- Outfielder
- Born: November 1, 1945 Los Angeles, California, U.S.
- Died: October 11, 1994 (aged 48) Harbor City, California, U.S.
- Batted: RightThrew: Right

MLB debut
- September 1, 1969, for the Oakland Athletics

Last MLB appearance
- June 5, 1973, for the California Angels

MLB statistics (through Career)
- Batting average: .231
- Home runs: 5
- Hits: 33
- Runs: 19
- RBI: 20
- Stats at Baseball Reference

Teams
- Oakland Athletics (1969–1970, 1972); California Angels (1973);

= Bobby Brooks (baseball) =

American baseball player (1945–1994)

Robert Brooks (November 1, 1945 – October 11, 1994) was an American professional baseball player. He appeared in 55 games in Major League Baseball over parts of four seasons for the Oakland Athletics (– and ) and California Angels. An outfielder and native of Los Angeles, he threw and batted right-handed and was listed as 5 ft 8 in tall and 165 lb.

== Career ==
Brooks entered pro baseball in 1965 when he was chosen by the Athletics (then in Kansas City) out of Los Angeles Harbor College in the 15th round of the first-ever MLB June amateur draft.
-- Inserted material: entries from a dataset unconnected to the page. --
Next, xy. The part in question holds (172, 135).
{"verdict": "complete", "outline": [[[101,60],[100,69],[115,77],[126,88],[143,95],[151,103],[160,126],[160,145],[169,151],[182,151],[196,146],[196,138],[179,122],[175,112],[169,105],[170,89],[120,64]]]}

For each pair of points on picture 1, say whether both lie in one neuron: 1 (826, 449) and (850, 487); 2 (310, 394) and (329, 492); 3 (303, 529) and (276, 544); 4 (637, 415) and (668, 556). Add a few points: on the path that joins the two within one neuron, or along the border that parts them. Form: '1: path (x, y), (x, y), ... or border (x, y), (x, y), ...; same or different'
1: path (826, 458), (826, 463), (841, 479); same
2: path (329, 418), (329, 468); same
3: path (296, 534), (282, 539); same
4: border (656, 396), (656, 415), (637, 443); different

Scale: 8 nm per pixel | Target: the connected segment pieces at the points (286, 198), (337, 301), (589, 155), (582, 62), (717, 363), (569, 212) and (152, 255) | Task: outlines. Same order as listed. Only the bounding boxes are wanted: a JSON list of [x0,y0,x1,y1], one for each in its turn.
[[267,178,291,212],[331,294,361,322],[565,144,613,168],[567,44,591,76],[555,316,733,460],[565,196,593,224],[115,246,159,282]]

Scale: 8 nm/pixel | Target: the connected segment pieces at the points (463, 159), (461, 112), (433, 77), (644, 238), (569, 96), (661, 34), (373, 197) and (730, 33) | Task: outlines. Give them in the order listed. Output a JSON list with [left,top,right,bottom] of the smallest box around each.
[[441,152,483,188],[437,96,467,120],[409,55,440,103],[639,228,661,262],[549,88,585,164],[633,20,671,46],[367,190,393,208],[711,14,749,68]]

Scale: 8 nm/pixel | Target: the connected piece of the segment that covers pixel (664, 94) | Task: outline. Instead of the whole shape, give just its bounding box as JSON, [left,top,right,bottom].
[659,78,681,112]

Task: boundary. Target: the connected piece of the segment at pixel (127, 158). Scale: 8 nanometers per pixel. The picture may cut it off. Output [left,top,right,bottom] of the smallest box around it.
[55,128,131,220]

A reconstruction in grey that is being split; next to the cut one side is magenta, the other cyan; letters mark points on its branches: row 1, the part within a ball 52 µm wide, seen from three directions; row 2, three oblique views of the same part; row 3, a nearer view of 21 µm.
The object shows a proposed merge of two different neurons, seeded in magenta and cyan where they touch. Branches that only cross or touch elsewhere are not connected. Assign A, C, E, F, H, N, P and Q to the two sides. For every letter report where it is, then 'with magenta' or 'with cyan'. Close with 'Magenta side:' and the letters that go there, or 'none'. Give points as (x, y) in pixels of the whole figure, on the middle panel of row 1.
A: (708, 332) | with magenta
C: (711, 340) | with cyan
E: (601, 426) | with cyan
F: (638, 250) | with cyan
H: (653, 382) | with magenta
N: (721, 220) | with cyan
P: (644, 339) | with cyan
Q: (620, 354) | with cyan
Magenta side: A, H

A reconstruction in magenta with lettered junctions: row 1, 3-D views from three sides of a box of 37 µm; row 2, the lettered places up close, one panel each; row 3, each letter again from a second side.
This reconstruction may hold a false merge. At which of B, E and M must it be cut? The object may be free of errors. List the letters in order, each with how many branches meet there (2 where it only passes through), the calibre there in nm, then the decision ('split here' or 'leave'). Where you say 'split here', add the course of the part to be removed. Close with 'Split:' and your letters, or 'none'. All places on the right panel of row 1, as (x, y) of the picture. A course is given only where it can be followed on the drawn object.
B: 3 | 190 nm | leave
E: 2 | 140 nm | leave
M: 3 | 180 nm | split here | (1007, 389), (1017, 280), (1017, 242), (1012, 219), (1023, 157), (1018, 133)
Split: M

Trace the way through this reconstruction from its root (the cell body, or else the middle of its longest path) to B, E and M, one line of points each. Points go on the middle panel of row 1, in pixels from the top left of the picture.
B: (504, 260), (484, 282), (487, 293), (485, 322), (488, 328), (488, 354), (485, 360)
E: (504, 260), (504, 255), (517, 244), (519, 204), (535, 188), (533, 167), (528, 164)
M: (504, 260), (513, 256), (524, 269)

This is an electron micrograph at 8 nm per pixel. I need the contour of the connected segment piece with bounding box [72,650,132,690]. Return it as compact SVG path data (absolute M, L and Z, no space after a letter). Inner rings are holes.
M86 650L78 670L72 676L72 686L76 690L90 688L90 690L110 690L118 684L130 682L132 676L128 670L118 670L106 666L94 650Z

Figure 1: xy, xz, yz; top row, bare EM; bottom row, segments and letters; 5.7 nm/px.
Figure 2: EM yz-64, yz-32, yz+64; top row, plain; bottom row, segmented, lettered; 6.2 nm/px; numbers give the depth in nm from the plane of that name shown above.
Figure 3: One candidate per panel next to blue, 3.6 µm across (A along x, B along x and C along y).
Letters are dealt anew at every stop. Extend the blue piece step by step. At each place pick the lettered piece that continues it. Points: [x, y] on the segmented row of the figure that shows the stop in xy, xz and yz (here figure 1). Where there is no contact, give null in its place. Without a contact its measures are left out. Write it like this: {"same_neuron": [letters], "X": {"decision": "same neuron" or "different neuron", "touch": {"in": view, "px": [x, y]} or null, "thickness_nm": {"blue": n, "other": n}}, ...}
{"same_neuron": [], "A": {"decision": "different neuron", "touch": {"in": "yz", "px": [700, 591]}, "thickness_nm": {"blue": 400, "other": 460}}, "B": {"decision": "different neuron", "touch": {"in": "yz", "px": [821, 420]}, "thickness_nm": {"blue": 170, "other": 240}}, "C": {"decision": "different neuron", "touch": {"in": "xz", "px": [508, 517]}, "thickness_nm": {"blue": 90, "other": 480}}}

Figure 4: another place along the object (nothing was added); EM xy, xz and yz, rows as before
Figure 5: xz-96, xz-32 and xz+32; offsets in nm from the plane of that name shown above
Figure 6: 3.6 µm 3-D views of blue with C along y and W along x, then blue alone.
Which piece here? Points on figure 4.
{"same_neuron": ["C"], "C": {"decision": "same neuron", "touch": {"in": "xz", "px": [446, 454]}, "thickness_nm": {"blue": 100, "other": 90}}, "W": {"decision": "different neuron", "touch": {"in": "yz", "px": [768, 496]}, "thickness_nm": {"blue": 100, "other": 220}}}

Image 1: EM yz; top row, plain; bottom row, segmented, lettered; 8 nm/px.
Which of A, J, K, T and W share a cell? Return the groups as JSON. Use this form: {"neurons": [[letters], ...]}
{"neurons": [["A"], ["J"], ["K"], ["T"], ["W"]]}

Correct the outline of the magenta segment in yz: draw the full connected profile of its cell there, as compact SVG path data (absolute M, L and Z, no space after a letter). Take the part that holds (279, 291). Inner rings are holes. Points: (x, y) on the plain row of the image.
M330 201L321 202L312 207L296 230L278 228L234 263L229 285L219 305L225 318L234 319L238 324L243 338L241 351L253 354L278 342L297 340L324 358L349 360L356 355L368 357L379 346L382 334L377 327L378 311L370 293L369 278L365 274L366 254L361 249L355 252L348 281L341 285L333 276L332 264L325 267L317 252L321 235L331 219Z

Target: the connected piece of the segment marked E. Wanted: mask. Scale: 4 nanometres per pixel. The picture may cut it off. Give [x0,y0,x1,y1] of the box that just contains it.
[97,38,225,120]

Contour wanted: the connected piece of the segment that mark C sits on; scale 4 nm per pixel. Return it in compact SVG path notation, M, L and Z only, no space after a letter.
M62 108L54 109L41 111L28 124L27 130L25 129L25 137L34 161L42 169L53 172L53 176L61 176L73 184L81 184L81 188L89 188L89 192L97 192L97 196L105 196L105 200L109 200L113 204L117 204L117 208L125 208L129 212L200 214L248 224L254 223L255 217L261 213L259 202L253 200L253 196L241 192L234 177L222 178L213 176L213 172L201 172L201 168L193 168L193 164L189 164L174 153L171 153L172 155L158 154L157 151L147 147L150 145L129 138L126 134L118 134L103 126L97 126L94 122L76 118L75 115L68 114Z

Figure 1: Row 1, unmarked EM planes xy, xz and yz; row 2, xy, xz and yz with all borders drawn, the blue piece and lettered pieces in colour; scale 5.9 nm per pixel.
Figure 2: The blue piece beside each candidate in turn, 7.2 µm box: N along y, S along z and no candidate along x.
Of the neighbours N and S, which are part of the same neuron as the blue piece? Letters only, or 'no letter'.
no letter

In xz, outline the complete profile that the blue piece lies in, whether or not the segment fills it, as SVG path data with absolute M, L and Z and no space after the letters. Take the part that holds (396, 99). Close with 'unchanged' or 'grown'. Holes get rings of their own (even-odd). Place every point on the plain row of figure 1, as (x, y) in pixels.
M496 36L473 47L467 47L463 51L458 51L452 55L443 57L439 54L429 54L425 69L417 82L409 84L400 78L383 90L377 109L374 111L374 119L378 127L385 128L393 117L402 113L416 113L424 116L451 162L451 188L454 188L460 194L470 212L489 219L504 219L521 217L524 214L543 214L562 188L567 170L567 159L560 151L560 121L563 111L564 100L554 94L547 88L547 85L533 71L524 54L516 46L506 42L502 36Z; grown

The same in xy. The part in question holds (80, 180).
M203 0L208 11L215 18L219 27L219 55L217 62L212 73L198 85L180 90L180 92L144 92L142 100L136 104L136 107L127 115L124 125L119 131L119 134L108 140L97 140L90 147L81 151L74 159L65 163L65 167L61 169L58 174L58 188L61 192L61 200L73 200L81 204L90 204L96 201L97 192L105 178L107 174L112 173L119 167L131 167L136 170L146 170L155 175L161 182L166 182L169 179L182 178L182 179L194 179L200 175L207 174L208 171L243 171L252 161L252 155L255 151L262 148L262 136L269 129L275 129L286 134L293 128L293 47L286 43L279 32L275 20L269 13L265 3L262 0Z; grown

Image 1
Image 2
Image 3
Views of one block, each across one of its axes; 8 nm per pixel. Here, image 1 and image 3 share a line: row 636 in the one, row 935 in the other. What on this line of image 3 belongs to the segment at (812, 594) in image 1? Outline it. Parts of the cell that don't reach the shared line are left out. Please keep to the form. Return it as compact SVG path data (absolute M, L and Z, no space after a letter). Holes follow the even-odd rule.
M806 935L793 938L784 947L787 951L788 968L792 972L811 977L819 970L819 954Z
He earned his first big-league call-up in September 1969 after an All-Star season in the Double-A Southern League, when he led the circuit in runs scored (102) and home runs (23), and tied for the league RBI title (100).

Brooks appeared in 29 late-season games for Oakland in 1969, starting 21 as a corner outfielder, smashed three homers and drove in ten runs, batting .241. However, that would be his most extensive big-league trial: over the next four years, he appeared in only 26 total MLB games, and spent all of 1971 and the bulk of the other three seasons in Triple-A. He finished his professional career in 1975 after two years in the Mexican League.

Brooks collected 33 hits in his 55 major-league games, 11 of them for extra bases—six doubles and five homers—along with 20 runs batted in. He batted .231 lifetime.

In retirement, Brooks became an active youth baseball coach in his community, Harbor City, California; a baseball diamond there is named Bobby Brooks Field.

== Death ==
He died of complications from multiple sclerosis on October 11, 1994, at the age of 48. He was buried at Inglewood Park Cemetery.